List animal words and words that are associated with these animals. One could also derive a list of animal words from [Ura 14](http://oracc.org/dcclt/Q000089) and [15](http://oracc.org/dcclt/Q000090)

In [None]:
animals = ['sisû[horse]N', 'immeru[sheep]N', 'imēru[donkey]N', 'alpu[ox]N', 
           'pīru[elephant]N', 'yābilu[ram]N', 'udru[Bactrian-camel]N', 'damdāmu[(a-kind-of-mule)]N'
           ,'atānu[she-ass]N', 'būru[(bull)-calf]N', 'tuānu[(a-breed-of-horse)]N', 'agālu[donkey]N'
          , 'šullāmu[(a-type-of-horse)]N', 'sugullu[herd]N', 'anāqāte[she-camels]N',
          'gurrutu[ewe]N', 'irginu[(a-breed-or-colour-of-horse)]N', 
           'huzīru[pig]N', 'pēthallu[riding-horse]N', 'puhādu[lamb]N']
animal_words = model.wv.most_similar(animals, topn=10)
animal_words = [word for word, similarity in animal_words]
animal_words

# Horses and Sheep
The animal vocabulary may be divided into 'horse-vocabulary' (used for war and often received from foreign countries) and sheep vocabulary. Sheep are domestic animals held for meat and wool and are (relatively) close to other such animals (ox, calf) and words that have to do with wool production. All animal words collected above are located on a graph - the X-axis represents the cosine similarity to "sheep" the Y-axis the cosine similarity to "horse".

In [None]:
animals_assoc = animals + animal_words
animals_assoc = list(set(animals_assoc)) # remove duplicates
x = [model.wv.similarity('sisû[horse]N', word) for word in animals_assoc]
y = [model.wv.similarity('immeru[sheep]N', word) for word in animals_assoc]  

In [None]:
from bokeh.io import show
from bokeh.models import (BoxSelectTool, Circle, HoverTool,
                          Plot, BoxZoomTool, ResetTool, SaveTool)
from bokeh.plotting import figure, output_notebook
from bokeh.models import TextInput, Button, ColumnDataSource, LabelSet
output_notebook()

In [None]:
data = {'x_values' : x, 'y_values' : y, 'labels': animals_assoc}
source = ColumnDataSource(data=data)
p = figure(
        plot_width=800, plot_height=1000,
        tools="tap,pan,wheel_zoom,box_zoom,reset,save")
p.circle(x='x_values', y='y_values', source=source)
p.add_tools(HoverTool(
        tooltips=[
            ("", "@labels"), 
            ("sheep", "@y_values"),
            ("horse", "@x_values")]
        ))
labels = LabelSet(
            x='x_values',
            y='y_values',
            text='labels',
            level='glyph',
            x_offset=5, 
            y_offset=5, 
            source=ColumnDataSource(data), 
            render_mode='canvas'
            )
p.add_layout(labels)
p.line([0, 1], [0, 1], color = "red")
show(p)

The Bokeh plot above has various tools that may be selected with the symbols to the right of the graph: Zoom in, Save, Reset, Pan. It also uses tiptools to show the cosine similarity of a word with sheep and horse, respectively. A Bokeh graph can also use links to websites (an oracc edition, or a glossary entry, for instance).

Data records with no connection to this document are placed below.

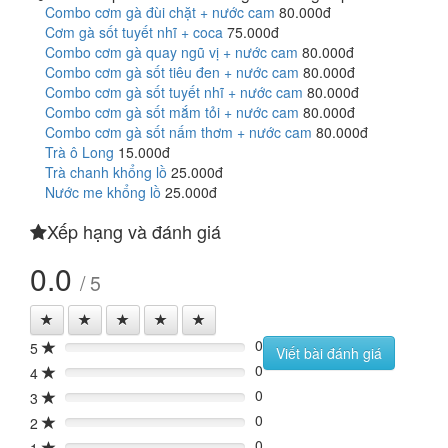
Combo cơm gà đùi chặt + nước cam
80.000đ
Cơm gà sốt tuyết nhĩ + coca
75.000đ
Combo cơm gà quay ngũ vị + nước cam
80.000đ
Combo cơm gà sốt tiêu đen + nước cam
80.000đ
Combo cơm gà sốt tuyết nhĩ + nước cam
80.000đ
Combo cơm gà sốt mắm tỏi + nước cam
80.000đ
Combo cơm gà sốt nấm thơm + nước cam
80.000đ
Trà ô Long
15.000đ
Trà chanh khổng lồ
25.000đ
Nước me khổng lồ
25.000đ
Xếp hạng và đánh giá
0.0
/ 5
0
5
0%
Viết bài đánh giá
0
4
0%
0
3
0%
0
2
0%
0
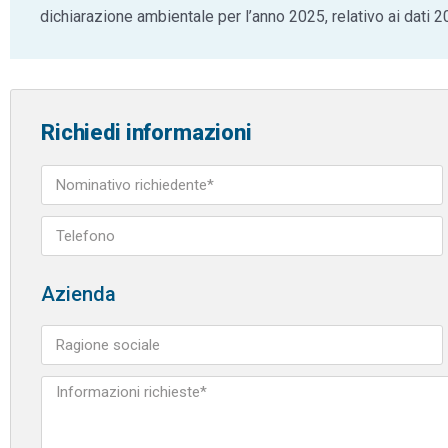
dichiarazione ambientale per l’anno 2025, relativo ai dati 
Richiedi informazioni
Azienda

The words immeru\[sheep\]N and sisû\[horse\]N are to be found at (0.3167, 1) and (1, 0.3167), respectively, because immeru\[sheep\]N and sisû\[horse\]N have a cosine similarity of 0.3167 (in the current model). When compared to itself, cosine similarity is 1 (the maximum value).

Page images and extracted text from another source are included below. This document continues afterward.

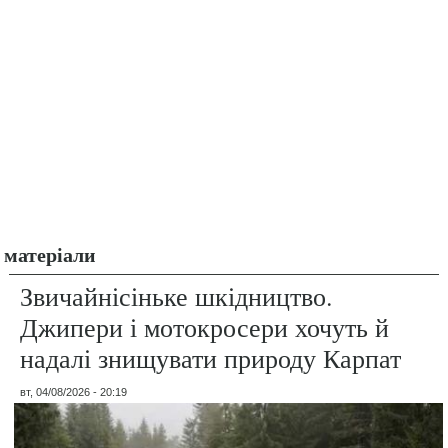
матеріали
Звичайнісіньке шкідництво.
Джипери і мотокросери хочуть й
надалі знищувати природу Карпат
вт, 04/08/2026 - 20:19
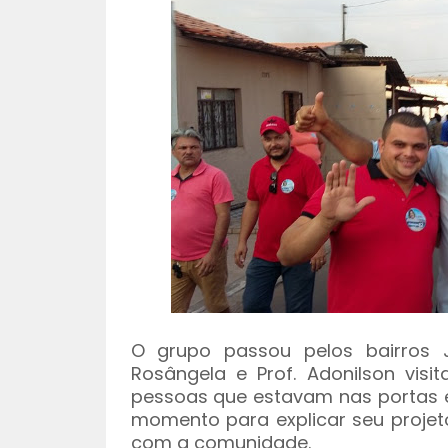
O grupo passou pelos bairros 
Rosângela e Prof. Adonilson vis
pessoas que estavam nas portas e
momento para explicar seu projeto
com a comunidade.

The red line (diagonal) separates the words that are more sheep-like from those that are more horse-like.

Bokeh plots can also be saved as independent HTML files that can be displayed on a website, preserving the interactive tools. Such files are useful for presenting research results. I highly recommend using Bokeh or a similar visualization library that can create interactive plots.

In [None]:
model.wv.similarity('immeru[sheep]N', 'sisû[horse]N')